Although Turkey has emphasized its desire to become an East-West energy transit route for carrying Caspian gas and oil to Europe, meeting its growing domestic needs remains its priority concern, said the Turkish Energy Ministry sources. In addition, Turkey does not want to rely on a single country for nearly one-third of its energy needs, especially not Russia and Iran.
The South European Gas Ring Project marks Turkey’s first concrete step toward its goal of becoming not only an energy bridge to the Caspian oil and gas reserves, but also to preempt expected increases in both domestic and international gas demand. Turkey should carry at least 20 bcm of natural gas to Europe in 2010.

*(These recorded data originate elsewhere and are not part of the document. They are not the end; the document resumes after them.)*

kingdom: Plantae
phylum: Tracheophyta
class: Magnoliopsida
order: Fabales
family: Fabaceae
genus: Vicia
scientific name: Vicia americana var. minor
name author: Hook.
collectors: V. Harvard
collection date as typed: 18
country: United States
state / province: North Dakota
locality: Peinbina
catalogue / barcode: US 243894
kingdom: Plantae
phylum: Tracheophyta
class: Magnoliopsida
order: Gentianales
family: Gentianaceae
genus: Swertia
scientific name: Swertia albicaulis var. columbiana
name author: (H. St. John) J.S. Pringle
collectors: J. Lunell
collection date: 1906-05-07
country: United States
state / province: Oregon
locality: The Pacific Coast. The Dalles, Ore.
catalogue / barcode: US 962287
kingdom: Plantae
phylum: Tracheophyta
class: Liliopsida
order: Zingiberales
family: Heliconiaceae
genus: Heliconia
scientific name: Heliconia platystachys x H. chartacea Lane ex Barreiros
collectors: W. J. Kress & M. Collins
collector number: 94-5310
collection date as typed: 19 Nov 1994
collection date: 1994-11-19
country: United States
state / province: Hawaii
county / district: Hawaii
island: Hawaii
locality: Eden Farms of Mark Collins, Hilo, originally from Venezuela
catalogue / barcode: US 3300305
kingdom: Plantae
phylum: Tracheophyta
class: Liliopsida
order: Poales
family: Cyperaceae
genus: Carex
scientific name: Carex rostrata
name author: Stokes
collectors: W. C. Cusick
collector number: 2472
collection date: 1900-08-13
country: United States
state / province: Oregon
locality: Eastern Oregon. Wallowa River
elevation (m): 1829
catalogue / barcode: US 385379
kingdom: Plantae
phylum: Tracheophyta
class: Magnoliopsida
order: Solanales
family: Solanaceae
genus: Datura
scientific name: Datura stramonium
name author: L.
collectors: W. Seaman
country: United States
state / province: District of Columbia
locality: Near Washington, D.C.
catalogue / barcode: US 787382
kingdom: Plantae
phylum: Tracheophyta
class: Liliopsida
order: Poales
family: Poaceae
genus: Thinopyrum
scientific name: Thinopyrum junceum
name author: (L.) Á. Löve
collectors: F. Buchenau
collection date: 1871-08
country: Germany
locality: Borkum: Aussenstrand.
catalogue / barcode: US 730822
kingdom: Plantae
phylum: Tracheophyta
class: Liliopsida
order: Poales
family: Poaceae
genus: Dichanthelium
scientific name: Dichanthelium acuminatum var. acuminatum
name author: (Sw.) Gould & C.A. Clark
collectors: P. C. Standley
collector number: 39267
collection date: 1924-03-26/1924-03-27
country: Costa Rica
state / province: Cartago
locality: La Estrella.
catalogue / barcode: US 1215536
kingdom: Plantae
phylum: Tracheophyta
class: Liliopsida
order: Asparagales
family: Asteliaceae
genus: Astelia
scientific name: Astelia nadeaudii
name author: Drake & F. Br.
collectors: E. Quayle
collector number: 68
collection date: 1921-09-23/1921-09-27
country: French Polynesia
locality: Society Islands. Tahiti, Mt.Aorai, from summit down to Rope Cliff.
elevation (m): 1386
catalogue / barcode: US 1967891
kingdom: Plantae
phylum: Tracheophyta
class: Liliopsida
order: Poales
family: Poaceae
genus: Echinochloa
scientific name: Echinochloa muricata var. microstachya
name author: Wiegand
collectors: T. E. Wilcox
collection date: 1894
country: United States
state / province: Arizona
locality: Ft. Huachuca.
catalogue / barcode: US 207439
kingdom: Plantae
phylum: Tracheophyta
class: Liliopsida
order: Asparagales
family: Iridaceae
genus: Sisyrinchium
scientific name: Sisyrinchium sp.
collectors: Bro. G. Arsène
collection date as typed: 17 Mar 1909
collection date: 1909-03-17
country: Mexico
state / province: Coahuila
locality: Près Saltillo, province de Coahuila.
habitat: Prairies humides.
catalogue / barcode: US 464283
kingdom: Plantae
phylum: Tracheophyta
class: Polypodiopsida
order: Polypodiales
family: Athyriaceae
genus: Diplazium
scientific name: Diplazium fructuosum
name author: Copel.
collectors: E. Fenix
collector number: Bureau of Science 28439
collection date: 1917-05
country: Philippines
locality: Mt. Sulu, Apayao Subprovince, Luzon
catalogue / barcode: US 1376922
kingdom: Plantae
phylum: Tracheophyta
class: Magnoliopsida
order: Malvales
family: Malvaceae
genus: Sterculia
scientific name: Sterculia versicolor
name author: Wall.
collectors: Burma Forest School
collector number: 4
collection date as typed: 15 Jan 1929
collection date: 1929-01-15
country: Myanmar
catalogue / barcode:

In July of this year, Turkey received the first shipment of natural gas via the 1,050-km Erzerum line from the $4 billion Shah-Deniz project under a 15-year deal signed with Azerbaijan in March 2001. Shah-Deniz will supply 1.3-1.4 bcm of gas to Turkey and 0.3-0.4 bcm to Georgia in 2007. The maximum annual exports during the project’s first stage will amount to 6.6 bcm to Turkey and 0.8 bcm to Georgia in 2009-2020.
BP has a 25.5% share in the Shah Deniz group alongside Statoil (25.5%), Iran’s OIEC (10%), TotalFinaElf (10%), the Russian-Italian joint venture LukAgip (10%), Turkey’s TPAO (9%), and Azerbaijan’s state oil company SOCAR (10%0.
Turkey, meanwhile, has benefited from the $4 billion Baku-Tbilisi-Ceyhan (BTC) pipeline to take oil from the Caspian Sea to the Mediterranean, sidestepping major energy producer Russia while also bypassing the Turkish controlled strategic and busy Bosporus and the Dardanelles Straits.